A ce titre, l’émergence de nouveaux horlogers, la nouvelle génération comme elle est appelée, très innovante certes, semble de prime abord extrêmement positive, mais, a posteriori, aussi extrêmement anecdotique pour le futur de l’horlogerie. Ce n’est pas cette trentaine de sociétés horlogères produisant 200 pièces par an chacune qui va permettre de maintenir une sous-traitance digne de ce nom. De plus, dès le 1er janvier 2011, après-demain en termes industriels, ETA ne livrera plus que des mouvements finis (moteur de la montre). Exit donc les livraisons d’ébauches. De plus, dans un contexte de durcissement des règles du Swiss made, le fait qu’il ne subsistera bientôt plus qu’un seul fabriquant de boîtiers de volumes et indépendant en Suisse fait peser d’autres risques. Plus aucune marque active dans le moyen de gamme ne pourra légitimement revendiquer le label Swiss made.

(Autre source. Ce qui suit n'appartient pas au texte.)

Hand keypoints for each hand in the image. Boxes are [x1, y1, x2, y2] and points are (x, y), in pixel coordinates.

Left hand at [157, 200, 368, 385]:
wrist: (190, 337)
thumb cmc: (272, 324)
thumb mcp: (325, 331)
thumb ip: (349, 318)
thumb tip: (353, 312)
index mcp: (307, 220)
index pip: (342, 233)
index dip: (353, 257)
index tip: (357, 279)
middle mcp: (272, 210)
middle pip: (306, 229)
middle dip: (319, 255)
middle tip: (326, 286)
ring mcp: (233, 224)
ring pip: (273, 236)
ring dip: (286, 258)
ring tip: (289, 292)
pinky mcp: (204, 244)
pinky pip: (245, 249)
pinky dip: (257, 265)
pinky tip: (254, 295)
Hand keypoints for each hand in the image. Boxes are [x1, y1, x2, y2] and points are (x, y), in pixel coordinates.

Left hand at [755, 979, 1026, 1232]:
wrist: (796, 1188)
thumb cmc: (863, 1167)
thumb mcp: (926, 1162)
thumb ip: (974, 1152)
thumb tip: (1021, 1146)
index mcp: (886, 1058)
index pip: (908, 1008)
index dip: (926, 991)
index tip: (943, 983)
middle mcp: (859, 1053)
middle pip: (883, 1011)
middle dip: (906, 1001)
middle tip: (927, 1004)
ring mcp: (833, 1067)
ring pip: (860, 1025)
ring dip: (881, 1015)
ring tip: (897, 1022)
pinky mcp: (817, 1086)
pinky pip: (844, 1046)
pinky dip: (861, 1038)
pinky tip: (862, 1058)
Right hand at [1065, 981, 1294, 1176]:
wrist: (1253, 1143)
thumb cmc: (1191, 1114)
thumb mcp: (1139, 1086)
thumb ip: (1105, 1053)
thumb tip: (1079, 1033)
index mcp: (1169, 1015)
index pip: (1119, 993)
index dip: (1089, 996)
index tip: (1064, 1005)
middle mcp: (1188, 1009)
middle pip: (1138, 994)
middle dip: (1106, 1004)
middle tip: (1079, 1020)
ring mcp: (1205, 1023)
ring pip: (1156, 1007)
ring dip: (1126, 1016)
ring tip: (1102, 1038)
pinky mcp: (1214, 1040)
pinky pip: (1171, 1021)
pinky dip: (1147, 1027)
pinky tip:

L’horlogerie suisse est lessivée, en partie par sa propre faute, par un maelström violent. Personne ne peut dire quand cette spirale s’arrêtera. Ce d’autant plus que les dernières projections de quelques horlogers évoquent désormais pour l’ensemble de l’année un retour aux valeurs de 2005, alors que jusqu’il y a peu, on espérait encore le niveau de 2006. Par rapport à l’an passé, le manque à gagner atteindrait alors 5 milliards de francs. Que de dégâts encore en perspective pour l’emploi et, de facto, sur le savoir-faire. Ce n’est de loin pas de l’eschatologie mais un diagnostic clinique.
Nous ne pouvons ici que répéter ce que nous avions écrit il y a huit mois. Même en période de croissance, la fourmi (Swatch Group) consolidait ses bases, élargissait ses capacités, ne rechignait pas à la tâche. Les cigales, alors dispendieuses (les marques sans tissu industriel), se trouvent désormais fort dépourvues. Elles crient donc famine chez la fourmi leur voisine. Et Nicolas Hayek de leur rétorquer: Que faisiez-vous durant l’euphorie? Vous chantiez? Et bien, dansez maintenant.